:: Your objective ::
With all images left out, restate the records below exactly as written.

Dataset entries:
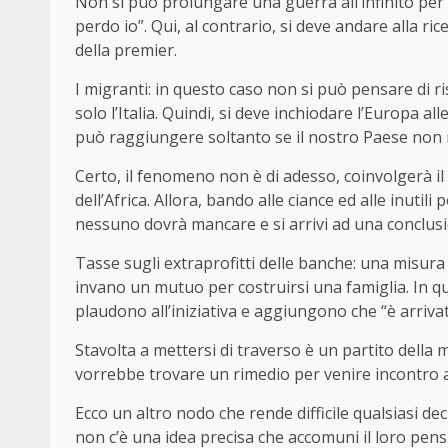
Non si può prolungare una guerra all’infinito per 
perdo io”. Qui, al contrario, si deve andare alla ric
della premier.
I migranti: in questo caso non si può pensare di 
solo l’Italia. Quindi, si deve inchiodare l’Europa a
può raggiungere soltanto se il nostro Paese non 
Certo, il fenomeno non è di adesso, coinvolgerà i
dell’Africa. Allora, bando alle ciance ed alle inuti
nessuno dovrà mancare e si arrivi ad una conclus
Tasse sugli extraprofitti delle banche: una misura
invano un mutuo per costruirsi una famiglia. In qu
plaudono all’iniziativa e aggiungono che “è arrivat
Stavolta a mettersi di traverso è un partito della 
vorrebbe trovare un rimedio per venire incontro all
Ecco un altro nodo che rende difficile qualsiasi dec
non c’è una idea precisa che accomuni il loro pensi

:: Response to this task ::
Non si può prolungare una guerra all’infinito per 
perdo io”. Qui, al contrario, si deve andare alla ric
della premier.
I migranti: in questo caso non si può pensare di 
solo l’Italia. Quindi, si deve inchiodare l’Europa a
può raggiungere soltanto se il nostro Paese non 
Certo, il fenomeno non è di adesso, coinvolgerà i
dell’Africa. Allora, bando alle ciance ed alle inuti
nessuno dovrà mancare e si arrivi ad una conclus
Tasse sugli extraprofitti delle banche: una misura
invano un mutuo per costruirsi una famiglia. In qu
plaudono all’iniziativa e aggiungono che “è arrivat
Stavolta a mettersi di traverso è un partito della 
vorrebbe trovare un rimedio per venire incontro all
Ecco un altro nodo che rende difficile qualsiasi dec
non c’è una idea precisa che accomuni il loro pensi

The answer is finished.